QAID # 122 Published
Question / Problem:
How does the page recognition method of form identification work?
Answer / Solution:
There are a few different things that are taken into account when recognizing a page.
First, you must have a sample page for at least the first page of each form type in the batch class. When separating scanned pages into documents, the features on the sample page are compared to the features on a scanned page.
Next, in the Custom Separation and Form Identification Profiles Dialog Box, select page recognition in the Identification section. Here, you can also set the confidence and difference values used to differentiate the forms. The value that you specify for confidence is the confidence required to conclude that a scanned page matches the sample page. The difference is used to specify how much more confident the forms processing module must be that the best match is better than the next-best match. For example, if I have two form types and my sample page matches Form A with 86% confidence and matches Form B with 75% confidence, then with the default settings, the document will be rejected because it cannot be confidently separated. Both documents would be considered because each has a confidence above the default 70% threshold, but the document will be rejected because the difference in the confidences is 11%, and by default, the confidences must have a difference least 20%.

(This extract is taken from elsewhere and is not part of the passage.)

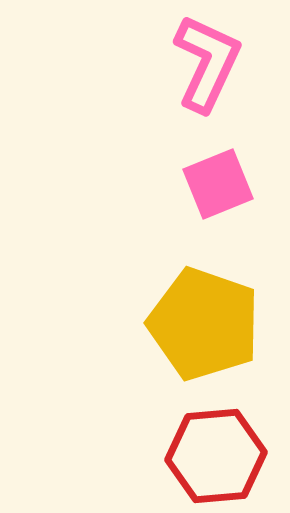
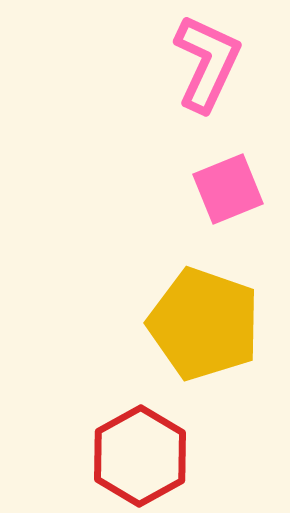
pink square: moved 10 px right, 5 px down
red hexagon: moved 76 px left; rotated 24 degrees counterclockwise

Finally, you can optionally add a form identification zone to the first sample page of each form type. A form identification zone would typically be used if two forms are similar, but have some identifying text. A form identification zone may use any zonal recognition profile. The confidence returned by the recognition engine must be at least equal to the confidence specified for the form identification zone. If a match string is specified, then the returned value must match that string exactly. (Note that you can use a recognition script to modify the returned value and its confidence.) If you specify form identification zones, then the only form types that are considered are those where the page recognition confidence is above the value specified in the Identification section of the Custom Separation and Form Identification Profiles Dialog Box. If the scanned page does not match a form identification zone for a particular form type, then that form type will not be selected, even if the page recognition confidence was high.